INSTRUCTIONS TO FOLLOW:
How many lines in the records below contain the word "Pleasant"? Answer with the number and nothing else.

Dataset excerpts
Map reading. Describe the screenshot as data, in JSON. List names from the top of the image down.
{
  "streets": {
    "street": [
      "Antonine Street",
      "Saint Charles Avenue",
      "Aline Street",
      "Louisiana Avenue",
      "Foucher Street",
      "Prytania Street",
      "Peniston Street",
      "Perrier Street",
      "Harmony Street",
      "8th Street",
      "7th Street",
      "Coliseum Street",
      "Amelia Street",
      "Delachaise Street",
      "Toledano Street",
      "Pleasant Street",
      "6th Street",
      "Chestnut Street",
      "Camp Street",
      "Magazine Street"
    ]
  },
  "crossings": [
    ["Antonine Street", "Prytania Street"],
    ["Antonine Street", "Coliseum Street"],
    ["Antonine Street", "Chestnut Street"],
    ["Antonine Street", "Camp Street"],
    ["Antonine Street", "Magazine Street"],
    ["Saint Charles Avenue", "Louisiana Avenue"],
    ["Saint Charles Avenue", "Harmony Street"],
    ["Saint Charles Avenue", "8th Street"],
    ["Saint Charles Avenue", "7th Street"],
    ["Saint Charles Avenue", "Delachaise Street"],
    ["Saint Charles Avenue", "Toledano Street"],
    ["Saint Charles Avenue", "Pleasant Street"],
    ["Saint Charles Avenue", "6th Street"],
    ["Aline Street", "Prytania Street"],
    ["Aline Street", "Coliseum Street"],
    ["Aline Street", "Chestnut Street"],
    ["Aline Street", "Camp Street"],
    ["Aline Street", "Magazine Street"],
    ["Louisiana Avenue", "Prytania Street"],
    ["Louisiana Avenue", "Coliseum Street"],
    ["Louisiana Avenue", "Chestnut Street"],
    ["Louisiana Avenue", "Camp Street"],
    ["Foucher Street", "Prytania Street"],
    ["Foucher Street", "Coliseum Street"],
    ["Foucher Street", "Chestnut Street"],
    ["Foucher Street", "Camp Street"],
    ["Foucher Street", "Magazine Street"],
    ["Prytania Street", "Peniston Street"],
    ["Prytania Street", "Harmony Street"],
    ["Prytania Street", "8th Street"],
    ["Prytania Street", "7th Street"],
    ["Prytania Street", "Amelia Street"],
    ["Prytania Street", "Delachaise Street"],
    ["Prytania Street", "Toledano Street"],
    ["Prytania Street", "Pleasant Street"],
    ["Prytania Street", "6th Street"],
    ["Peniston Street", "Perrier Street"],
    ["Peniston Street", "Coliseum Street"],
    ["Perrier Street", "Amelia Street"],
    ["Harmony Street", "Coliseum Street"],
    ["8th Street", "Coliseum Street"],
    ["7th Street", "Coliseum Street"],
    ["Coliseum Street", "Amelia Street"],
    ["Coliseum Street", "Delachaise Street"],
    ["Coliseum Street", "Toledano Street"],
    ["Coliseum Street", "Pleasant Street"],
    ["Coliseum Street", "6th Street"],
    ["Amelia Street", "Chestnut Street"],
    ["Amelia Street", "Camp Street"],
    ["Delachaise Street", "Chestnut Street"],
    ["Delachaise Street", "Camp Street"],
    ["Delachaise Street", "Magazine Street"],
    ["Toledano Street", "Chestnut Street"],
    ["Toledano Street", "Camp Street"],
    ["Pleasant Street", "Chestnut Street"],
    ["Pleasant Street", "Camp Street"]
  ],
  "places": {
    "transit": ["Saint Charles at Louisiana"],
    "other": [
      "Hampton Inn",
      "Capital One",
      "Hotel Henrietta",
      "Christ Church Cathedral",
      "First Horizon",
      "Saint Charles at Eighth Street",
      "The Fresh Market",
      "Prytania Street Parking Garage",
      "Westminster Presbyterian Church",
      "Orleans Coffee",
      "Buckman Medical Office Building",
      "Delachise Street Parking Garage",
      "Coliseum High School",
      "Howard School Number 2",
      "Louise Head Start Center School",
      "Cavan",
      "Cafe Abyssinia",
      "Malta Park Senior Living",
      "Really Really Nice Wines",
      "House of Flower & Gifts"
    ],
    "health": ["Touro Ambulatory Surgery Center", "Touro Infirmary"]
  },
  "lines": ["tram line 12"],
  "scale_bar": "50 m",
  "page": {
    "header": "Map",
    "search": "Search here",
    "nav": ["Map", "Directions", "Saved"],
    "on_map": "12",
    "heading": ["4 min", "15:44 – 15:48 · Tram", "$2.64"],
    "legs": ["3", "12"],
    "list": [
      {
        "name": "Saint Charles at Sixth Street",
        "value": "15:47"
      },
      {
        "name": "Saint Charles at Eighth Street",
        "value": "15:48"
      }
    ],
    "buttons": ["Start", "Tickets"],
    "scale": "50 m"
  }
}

ANSWER TO THE PROBLEM:
6